TEXT SHOWN:
[Start of section]

Judy: The Dinner Party visually describes the historic struggle
of women to participate in all aspects of society; its aim is to end the
ongoing cycle of omission in which women’s hard-earned achievements are
repeatedly written out of the historic record…This process results in
generation after generation of women struggling for insights and freedoms that,
even when fiercely won, are too often quickly forgotten or erased again.
Maureen: The Dinner Party purports to be a serious statement
on the history of women in western civilization (“…with the additional meaning
of a re-interpretation of the Last Supper).
In reality, it is a crude rehash of some very traditional notions served
up with the enthusiasm of a religious crusade.
The combination of opportunism, evangelical intent, and entrepreneurial
drive and technique that marks the production and merchandising of the piece
make it as American as Billy Sunday.

[End of section]

SUPPLIED DATA:

[Start of section]

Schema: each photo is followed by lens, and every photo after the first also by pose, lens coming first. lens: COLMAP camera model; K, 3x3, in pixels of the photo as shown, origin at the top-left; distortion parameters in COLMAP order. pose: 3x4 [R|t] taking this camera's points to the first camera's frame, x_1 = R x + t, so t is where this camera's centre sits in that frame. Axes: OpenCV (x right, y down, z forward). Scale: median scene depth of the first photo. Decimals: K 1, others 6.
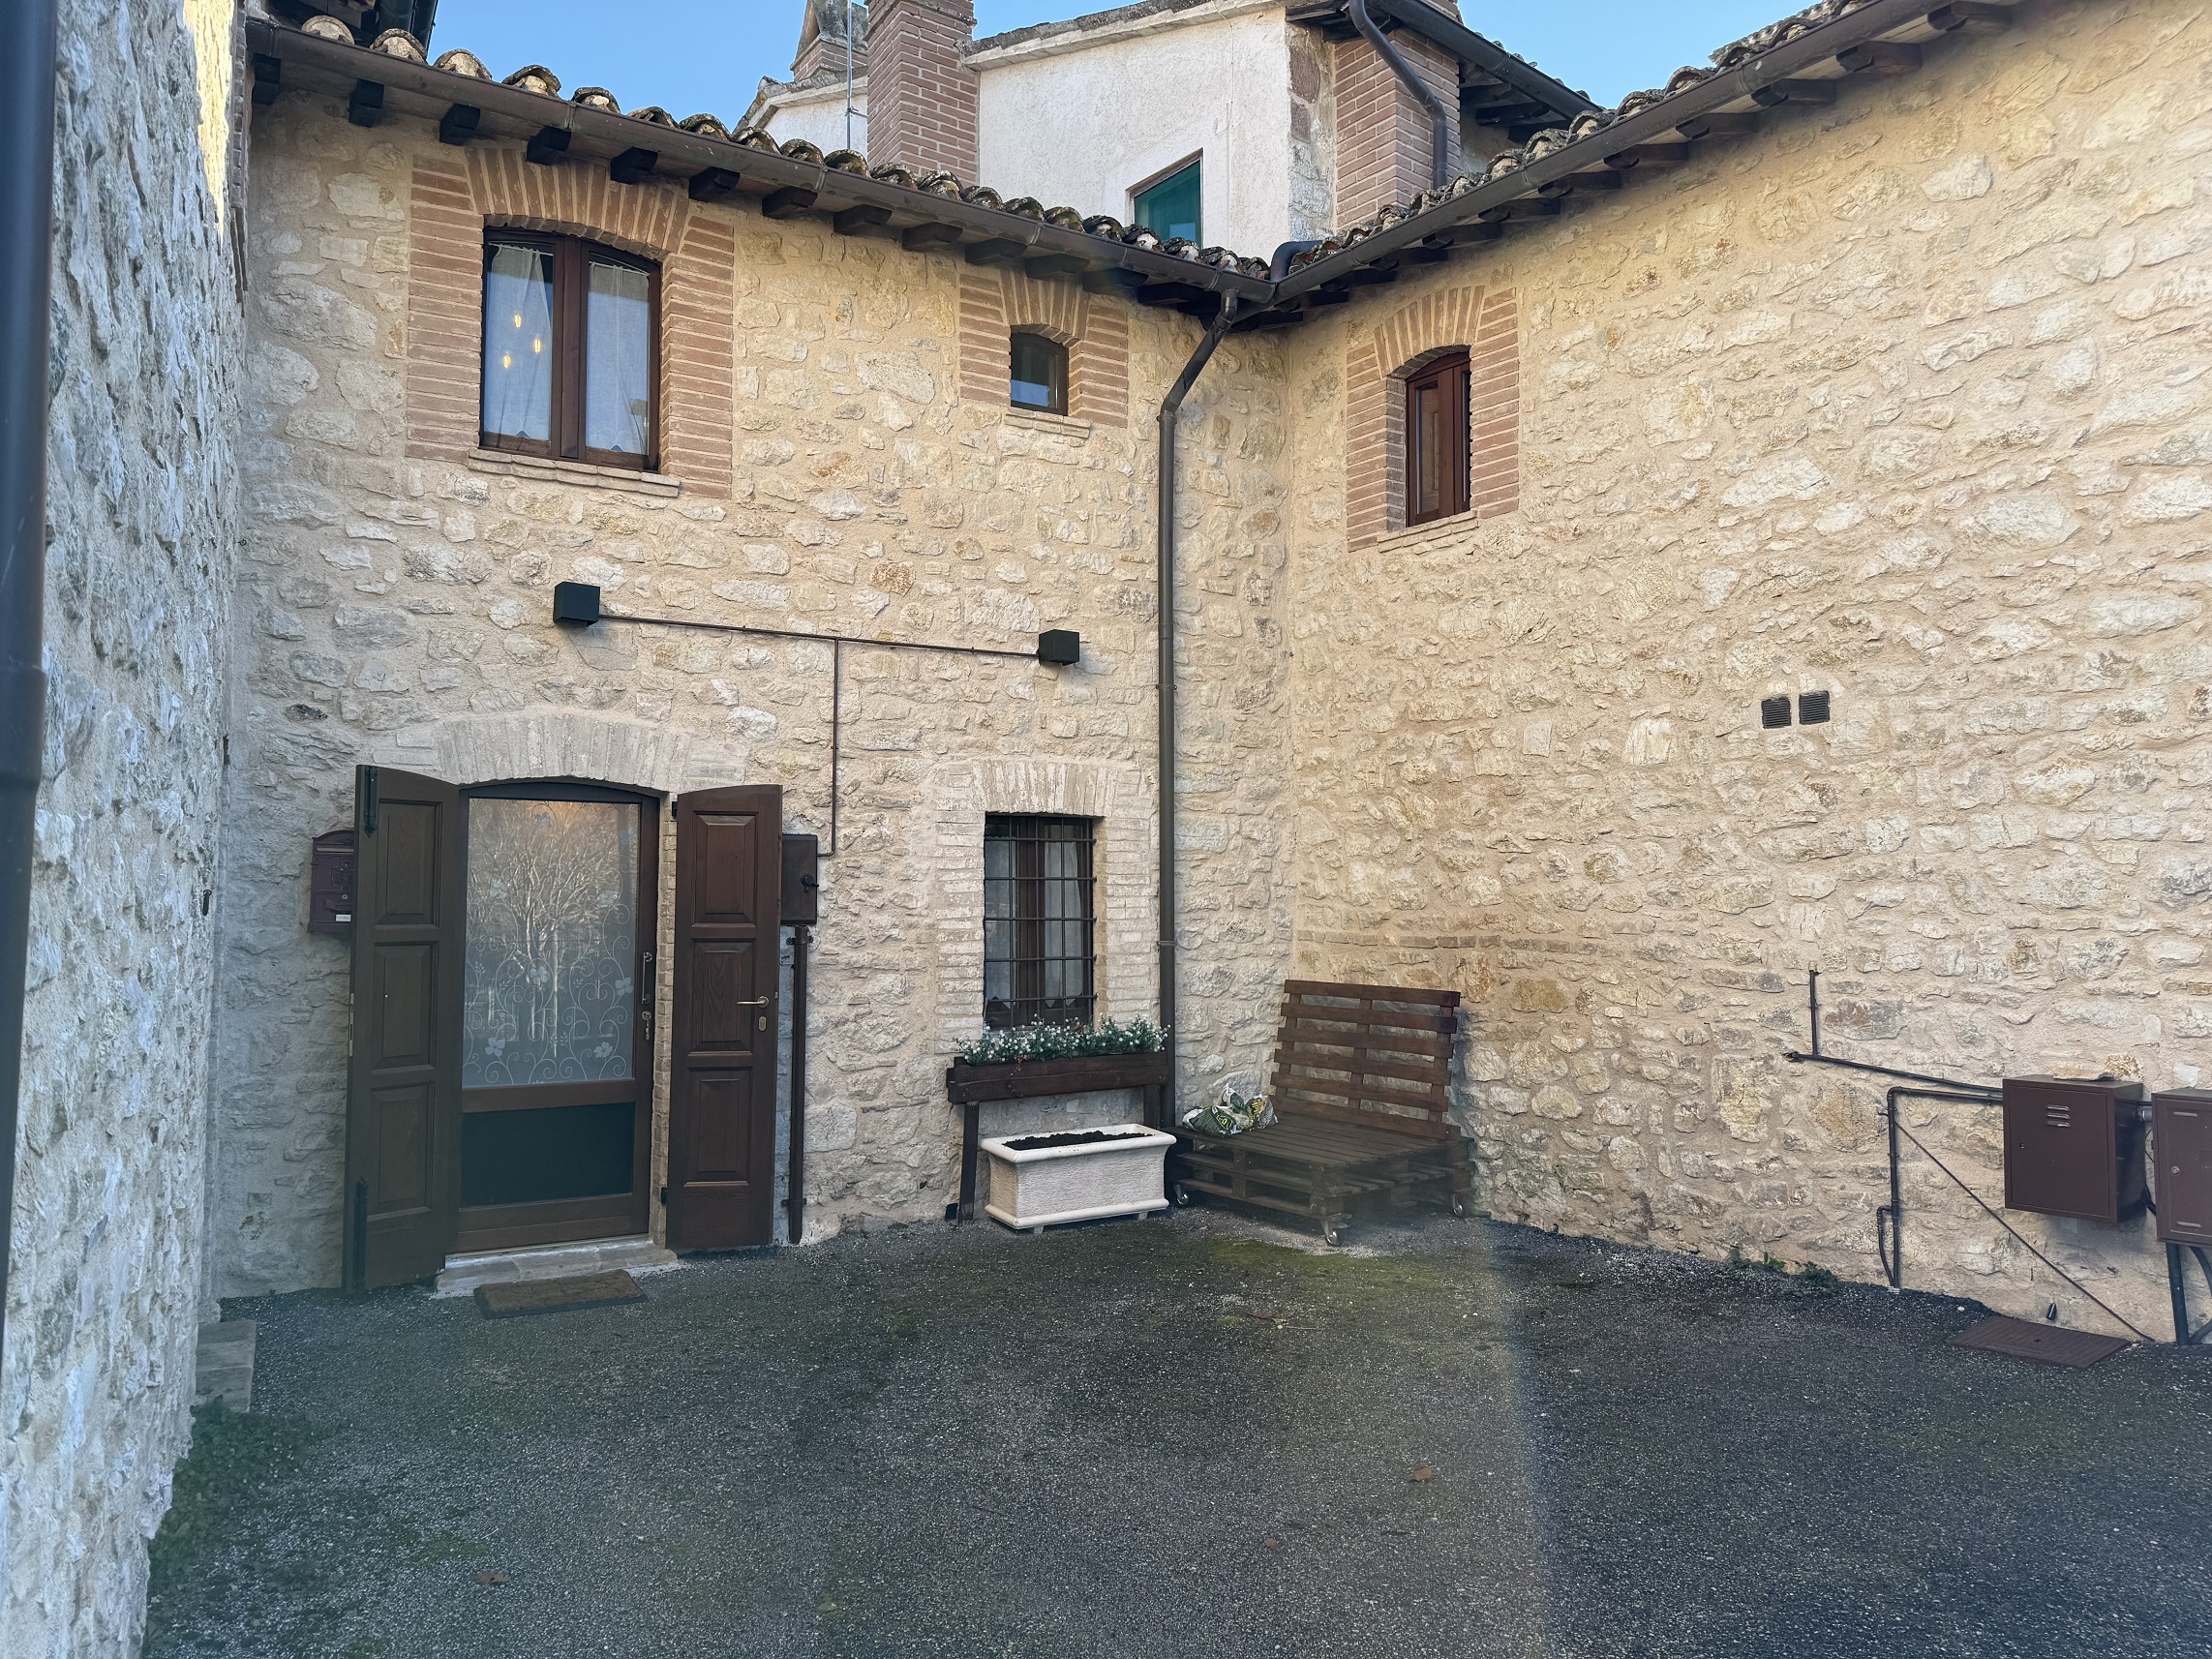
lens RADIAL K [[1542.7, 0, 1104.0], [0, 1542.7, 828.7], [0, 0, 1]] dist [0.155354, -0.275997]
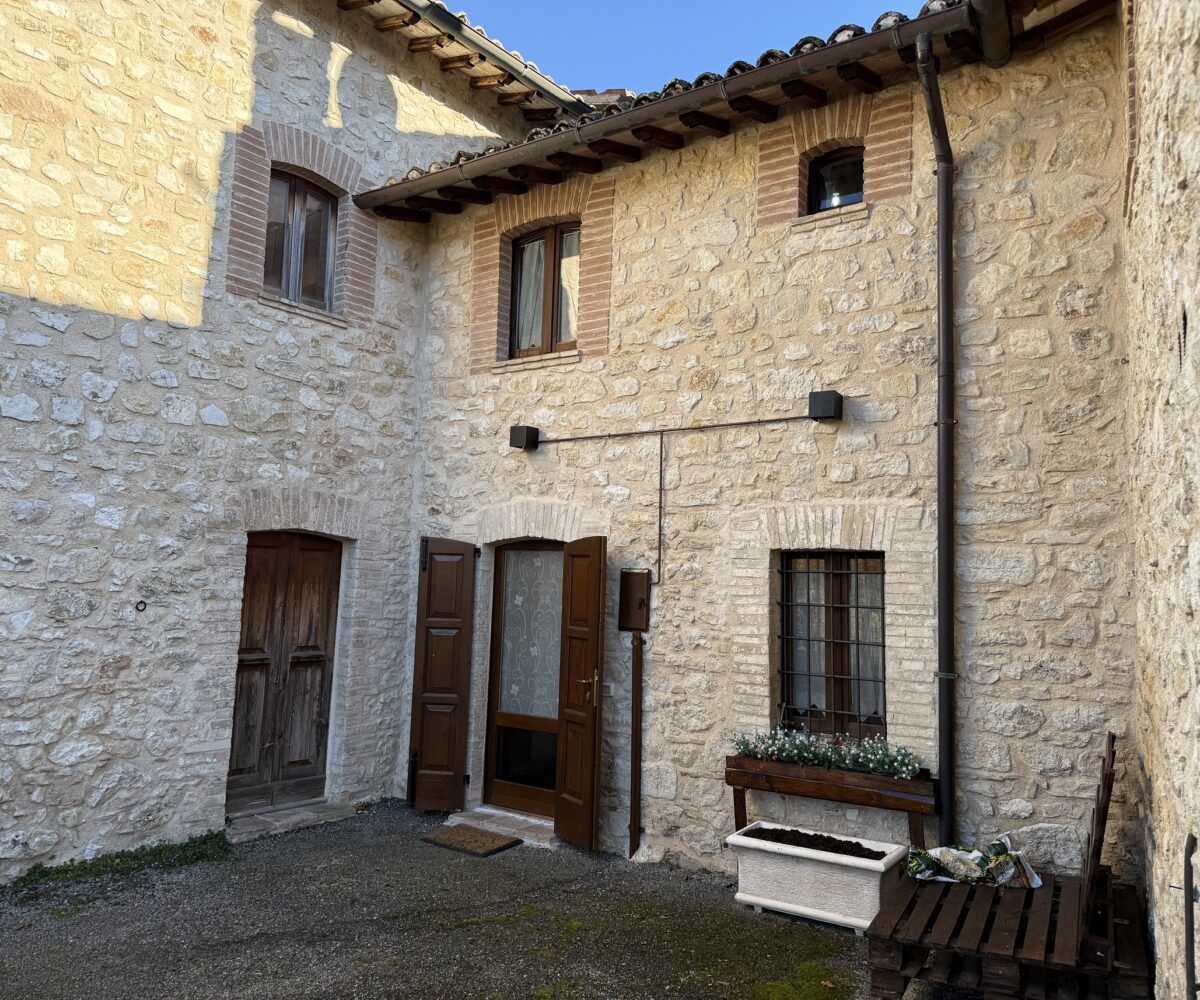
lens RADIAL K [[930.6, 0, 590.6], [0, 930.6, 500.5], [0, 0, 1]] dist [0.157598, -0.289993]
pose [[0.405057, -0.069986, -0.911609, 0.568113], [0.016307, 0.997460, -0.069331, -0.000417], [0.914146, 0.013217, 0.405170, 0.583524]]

[End of section]
[Start of section]

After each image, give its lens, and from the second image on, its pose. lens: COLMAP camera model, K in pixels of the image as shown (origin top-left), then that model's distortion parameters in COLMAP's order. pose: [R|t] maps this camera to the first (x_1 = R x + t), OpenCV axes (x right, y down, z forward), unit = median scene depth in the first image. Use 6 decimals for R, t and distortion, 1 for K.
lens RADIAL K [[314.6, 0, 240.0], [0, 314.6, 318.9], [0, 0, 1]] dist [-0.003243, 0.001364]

[End of section]

WHAT YOU HAVE TO DO:
Rewrite the text on The Dinner Party from "The combination of" up to and including "as Billy Sunday.", switching "opportunism" for "ambition".

EXERCISE RESPONSE:
The combination of ambition, evangelical intent, and entrepreneurial
drive and technique that marks the production and merchandising of the piece
make it as American as Billy Sunday.